Equation for linear subspaces

Question

Let $Z$ be a vector space over some field $K$ and $U, V, W \subseteq Z$ linear subspaces. I am trying to prove or disprove the statement $$(U+W)\cap V = U\cap V + W\cap V,$$ where $X + Y := \{x+y\,|\, x\in X, \,y \in Y\}$.

Since I could not come up with counter-examples (I tried with vectors from $\mathbb R^3$, maybe there are examples that are more advanced I did not come up with), I started trying to prove it. I tried to start with the "$\subseteq$"-direction:

Let $x \in (U + W)\cap V.$ Then $x\in U+W$ and $x\in V$. We want to show that $x\in U\cap V + W\cap V$, i.e. find $u \in U\cap V$ and $w\in W \cap V$ with $x = u + w$. But here I already don't know how to proceed since I don't know how to find those $u, v$. Any help is appreciated.

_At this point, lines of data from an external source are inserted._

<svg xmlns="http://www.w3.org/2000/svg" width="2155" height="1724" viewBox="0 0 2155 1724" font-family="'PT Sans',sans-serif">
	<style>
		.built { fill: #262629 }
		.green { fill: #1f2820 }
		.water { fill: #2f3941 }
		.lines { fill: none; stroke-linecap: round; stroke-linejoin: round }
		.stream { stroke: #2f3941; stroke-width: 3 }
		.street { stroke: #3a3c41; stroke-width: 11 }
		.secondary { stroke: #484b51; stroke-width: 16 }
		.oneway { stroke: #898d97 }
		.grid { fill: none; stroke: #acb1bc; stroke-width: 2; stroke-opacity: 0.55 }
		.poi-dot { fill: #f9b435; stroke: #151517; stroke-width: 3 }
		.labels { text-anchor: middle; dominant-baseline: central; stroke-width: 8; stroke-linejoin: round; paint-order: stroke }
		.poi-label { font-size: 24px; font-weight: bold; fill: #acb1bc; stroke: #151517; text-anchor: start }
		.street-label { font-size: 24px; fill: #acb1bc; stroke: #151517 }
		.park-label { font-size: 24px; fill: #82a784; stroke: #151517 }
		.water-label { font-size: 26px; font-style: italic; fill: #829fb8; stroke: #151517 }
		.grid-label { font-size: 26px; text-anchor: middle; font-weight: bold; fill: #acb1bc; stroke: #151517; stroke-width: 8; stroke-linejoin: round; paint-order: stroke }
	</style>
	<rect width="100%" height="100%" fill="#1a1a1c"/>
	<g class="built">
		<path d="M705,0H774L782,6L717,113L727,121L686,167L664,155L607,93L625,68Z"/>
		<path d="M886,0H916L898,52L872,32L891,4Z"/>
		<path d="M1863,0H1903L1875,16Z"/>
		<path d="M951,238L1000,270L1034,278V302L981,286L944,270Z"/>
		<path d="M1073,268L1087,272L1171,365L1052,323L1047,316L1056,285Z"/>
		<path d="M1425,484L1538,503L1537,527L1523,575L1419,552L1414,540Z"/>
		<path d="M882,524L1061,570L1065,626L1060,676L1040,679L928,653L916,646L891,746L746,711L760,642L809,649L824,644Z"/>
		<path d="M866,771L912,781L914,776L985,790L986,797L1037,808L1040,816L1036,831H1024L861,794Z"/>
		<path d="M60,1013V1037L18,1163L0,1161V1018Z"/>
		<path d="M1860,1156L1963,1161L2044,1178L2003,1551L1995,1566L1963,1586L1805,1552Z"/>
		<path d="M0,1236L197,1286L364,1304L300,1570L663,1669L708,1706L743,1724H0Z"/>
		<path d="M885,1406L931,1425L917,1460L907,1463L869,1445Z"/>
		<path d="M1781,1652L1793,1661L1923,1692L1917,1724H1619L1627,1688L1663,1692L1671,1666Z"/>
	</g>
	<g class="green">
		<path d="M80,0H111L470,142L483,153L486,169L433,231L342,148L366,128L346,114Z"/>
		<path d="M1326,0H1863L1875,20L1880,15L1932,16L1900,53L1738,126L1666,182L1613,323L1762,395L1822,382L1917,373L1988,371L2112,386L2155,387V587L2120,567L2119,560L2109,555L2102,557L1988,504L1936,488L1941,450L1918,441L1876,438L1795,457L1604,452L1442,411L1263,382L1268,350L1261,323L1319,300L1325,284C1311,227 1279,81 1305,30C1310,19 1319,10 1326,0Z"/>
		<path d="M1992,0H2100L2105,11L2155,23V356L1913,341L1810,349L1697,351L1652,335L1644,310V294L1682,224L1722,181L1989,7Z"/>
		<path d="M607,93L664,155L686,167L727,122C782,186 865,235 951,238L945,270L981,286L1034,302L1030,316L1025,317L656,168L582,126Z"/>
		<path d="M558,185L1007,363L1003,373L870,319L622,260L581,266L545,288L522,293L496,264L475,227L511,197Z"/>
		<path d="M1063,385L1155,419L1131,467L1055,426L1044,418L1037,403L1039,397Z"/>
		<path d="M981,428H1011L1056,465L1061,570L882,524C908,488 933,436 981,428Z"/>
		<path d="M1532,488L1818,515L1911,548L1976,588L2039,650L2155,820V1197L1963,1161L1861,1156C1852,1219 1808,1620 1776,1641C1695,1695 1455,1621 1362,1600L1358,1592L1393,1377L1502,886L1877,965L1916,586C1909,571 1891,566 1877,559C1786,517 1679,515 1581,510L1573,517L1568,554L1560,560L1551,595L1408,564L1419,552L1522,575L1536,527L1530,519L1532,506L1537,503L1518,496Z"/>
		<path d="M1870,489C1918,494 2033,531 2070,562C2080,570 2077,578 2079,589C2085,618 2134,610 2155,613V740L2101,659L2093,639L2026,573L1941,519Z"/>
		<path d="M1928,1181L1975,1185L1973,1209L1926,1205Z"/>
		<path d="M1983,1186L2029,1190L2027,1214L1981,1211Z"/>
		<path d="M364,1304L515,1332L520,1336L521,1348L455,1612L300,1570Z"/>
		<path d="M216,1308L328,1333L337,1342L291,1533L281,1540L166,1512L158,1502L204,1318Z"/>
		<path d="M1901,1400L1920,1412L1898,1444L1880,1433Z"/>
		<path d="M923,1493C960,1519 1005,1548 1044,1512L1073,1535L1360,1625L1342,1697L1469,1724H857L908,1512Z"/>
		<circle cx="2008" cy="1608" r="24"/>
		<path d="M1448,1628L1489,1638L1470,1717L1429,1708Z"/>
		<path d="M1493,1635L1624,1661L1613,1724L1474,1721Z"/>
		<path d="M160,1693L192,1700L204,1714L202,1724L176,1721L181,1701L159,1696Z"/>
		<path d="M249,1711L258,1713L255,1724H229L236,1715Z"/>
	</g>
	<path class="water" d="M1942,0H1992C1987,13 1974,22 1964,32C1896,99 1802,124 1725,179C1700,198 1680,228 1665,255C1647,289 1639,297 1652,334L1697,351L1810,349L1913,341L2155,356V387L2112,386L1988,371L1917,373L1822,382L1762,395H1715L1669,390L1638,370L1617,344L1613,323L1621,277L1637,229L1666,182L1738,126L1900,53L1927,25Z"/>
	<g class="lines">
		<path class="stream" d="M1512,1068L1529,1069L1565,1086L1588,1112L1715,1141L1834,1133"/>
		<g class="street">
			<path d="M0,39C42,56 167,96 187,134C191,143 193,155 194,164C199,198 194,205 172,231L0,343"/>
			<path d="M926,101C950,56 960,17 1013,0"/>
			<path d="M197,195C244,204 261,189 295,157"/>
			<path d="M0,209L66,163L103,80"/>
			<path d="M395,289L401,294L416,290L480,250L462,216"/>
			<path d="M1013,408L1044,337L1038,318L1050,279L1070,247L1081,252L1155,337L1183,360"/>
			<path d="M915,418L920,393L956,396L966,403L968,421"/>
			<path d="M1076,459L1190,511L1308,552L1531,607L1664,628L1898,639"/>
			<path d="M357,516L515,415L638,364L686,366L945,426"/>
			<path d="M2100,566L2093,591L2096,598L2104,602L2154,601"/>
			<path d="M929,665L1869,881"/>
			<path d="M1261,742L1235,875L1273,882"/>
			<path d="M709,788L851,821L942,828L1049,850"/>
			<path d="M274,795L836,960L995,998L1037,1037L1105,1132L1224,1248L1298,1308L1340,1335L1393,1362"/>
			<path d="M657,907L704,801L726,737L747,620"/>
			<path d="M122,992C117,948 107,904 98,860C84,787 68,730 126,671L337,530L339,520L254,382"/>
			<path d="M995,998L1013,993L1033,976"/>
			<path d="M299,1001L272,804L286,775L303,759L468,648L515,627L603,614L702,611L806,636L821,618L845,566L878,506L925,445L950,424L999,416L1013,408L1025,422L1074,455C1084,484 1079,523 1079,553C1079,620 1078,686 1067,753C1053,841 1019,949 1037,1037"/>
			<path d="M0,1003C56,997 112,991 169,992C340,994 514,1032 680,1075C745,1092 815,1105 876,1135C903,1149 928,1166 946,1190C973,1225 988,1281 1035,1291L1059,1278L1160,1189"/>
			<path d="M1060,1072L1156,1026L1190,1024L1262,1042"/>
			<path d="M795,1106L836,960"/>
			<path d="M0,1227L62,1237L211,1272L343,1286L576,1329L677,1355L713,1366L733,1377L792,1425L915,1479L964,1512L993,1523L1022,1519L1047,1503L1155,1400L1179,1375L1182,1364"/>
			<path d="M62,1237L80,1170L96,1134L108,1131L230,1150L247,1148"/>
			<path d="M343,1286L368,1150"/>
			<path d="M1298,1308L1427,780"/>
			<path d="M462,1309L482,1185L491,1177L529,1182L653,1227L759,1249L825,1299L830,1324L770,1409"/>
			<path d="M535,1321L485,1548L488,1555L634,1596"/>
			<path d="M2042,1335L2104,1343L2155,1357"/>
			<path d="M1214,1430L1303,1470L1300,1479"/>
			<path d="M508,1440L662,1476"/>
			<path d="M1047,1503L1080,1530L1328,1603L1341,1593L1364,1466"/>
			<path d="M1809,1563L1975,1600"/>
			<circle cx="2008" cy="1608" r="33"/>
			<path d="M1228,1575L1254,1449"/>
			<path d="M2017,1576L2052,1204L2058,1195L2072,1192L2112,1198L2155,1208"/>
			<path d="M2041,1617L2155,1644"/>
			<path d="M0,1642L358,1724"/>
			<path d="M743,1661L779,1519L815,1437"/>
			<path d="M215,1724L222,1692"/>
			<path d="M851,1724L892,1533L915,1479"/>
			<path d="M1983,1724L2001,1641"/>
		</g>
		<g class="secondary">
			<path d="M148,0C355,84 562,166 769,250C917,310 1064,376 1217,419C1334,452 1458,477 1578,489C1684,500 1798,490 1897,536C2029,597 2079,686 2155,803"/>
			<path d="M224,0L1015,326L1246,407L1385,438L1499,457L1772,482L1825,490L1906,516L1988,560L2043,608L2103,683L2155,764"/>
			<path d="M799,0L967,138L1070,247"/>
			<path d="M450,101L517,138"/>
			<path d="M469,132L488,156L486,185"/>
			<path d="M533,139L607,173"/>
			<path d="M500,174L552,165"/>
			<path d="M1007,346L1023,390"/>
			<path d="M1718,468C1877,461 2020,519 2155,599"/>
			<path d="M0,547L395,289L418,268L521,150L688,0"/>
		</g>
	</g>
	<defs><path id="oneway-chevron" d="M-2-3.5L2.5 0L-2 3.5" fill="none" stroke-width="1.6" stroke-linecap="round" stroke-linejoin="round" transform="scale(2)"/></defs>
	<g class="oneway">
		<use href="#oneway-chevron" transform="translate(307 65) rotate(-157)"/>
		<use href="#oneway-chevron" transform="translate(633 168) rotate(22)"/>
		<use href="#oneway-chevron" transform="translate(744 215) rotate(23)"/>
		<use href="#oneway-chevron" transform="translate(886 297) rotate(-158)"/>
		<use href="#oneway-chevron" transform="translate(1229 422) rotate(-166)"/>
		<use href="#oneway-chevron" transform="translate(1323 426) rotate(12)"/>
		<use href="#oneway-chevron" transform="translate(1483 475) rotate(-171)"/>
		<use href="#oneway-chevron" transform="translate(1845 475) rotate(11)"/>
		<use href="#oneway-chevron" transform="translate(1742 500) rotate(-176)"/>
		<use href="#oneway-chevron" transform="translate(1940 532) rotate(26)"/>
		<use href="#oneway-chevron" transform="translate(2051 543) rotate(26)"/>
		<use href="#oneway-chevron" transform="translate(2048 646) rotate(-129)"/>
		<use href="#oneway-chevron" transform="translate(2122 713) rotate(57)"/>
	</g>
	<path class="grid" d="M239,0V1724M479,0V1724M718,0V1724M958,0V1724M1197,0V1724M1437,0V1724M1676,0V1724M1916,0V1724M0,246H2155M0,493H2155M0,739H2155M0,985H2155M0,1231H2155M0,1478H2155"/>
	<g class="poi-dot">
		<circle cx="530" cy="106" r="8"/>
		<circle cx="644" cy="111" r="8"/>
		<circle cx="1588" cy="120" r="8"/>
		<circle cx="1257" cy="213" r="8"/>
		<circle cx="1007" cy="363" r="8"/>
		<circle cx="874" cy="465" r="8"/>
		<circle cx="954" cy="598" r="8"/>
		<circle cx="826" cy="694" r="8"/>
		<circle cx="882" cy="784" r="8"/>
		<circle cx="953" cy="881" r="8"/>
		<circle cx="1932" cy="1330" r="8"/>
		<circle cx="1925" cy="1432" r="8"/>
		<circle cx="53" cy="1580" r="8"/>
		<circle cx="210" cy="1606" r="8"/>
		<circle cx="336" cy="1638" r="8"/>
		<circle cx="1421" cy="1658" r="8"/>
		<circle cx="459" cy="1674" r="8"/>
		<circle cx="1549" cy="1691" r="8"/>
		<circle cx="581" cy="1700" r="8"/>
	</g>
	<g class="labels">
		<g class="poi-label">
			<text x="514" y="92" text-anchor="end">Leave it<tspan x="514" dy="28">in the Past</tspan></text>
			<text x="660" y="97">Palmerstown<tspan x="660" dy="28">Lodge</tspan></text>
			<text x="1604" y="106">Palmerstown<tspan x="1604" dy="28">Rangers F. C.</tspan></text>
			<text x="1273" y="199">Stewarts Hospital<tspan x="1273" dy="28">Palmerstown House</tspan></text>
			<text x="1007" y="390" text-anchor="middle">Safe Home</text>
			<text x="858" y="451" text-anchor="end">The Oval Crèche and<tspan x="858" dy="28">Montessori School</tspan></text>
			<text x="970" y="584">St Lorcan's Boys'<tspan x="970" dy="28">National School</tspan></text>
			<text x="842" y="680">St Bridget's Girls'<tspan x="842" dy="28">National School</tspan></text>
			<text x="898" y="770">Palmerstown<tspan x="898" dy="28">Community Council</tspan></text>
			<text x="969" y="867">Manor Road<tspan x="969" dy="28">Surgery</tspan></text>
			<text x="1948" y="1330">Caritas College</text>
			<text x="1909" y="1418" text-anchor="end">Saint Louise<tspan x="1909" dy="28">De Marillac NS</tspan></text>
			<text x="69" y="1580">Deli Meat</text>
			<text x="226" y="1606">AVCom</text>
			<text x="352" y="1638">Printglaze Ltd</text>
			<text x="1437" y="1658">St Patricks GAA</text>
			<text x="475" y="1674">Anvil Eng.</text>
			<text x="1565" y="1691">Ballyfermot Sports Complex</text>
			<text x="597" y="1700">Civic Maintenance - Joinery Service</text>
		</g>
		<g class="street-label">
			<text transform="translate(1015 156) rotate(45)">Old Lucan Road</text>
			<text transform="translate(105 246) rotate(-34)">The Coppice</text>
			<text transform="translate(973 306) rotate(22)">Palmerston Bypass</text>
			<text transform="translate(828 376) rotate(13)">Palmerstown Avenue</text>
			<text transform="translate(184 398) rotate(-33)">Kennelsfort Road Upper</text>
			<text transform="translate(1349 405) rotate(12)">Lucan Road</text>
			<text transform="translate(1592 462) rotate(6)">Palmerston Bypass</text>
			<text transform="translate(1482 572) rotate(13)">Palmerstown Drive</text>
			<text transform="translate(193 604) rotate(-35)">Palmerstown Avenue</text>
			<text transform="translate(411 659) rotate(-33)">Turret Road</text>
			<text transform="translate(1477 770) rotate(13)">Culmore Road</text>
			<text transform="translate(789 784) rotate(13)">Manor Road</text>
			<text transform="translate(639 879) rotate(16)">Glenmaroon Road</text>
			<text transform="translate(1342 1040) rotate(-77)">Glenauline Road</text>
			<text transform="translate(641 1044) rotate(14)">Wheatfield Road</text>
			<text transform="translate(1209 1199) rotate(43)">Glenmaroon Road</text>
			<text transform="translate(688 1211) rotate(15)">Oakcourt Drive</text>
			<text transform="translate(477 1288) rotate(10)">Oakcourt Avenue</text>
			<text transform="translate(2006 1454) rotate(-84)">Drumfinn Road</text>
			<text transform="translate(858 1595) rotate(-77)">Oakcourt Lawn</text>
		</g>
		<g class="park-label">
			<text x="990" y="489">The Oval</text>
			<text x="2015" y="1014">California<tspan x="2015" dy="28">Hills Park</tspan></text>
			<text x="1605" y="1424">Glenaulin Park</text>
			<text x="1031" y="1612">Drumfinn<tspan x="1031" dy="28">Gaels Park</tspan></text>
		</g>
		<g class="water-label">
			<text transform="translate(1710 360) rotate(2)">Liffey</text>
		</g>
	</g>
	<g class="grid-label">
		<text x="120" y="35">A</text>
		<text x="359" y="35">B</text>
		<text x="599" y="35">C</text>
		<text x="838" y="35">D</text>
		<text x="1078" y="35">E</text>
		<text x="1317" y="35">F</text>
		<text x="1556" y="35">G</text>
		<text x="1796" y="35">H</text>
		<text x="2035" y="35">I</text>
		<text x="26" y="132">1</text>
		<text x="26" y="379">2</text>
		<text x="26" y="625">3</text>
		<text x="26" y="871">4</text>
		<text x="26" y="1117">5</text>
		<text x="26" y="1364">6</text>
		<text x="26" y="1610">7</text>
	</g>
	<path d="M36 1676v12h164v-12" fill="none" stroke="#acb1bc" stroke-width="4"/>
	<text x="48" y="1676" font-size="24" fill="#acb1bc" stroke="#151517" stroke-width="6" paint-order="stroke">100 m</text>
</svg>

EDIT: The "$\supseteq $"-dircetion should be true, I already proved that.

Answer 1

Take $Z=\Bbb{R}^2$ and $U$, $V$, $W$ to be three distinct one-dimensional subspaces. Then any one of $U$, $V$, and $W$ is contained in the sum of the other two, so, in particular, $V\cap(U+W)=V$. However, the intersection of any two of these subspaces is $\{0\}$, so $V\cap U+V\cap W=\{0\}+\{0\}=\{0\}$.

Answer 2

This is wrong. For example, let $U=(1,0), \:W=(0,1), \: V=(1,1)$. Then $U+W=\Bbb{R}^2$ and so $(U+W)\cap V = (1,1)$. But $U\cap V + W\cap V=0+0=0$. In fact we can prove in general $$ U\cap V + W\cap V\subset (U+W)\cap V $$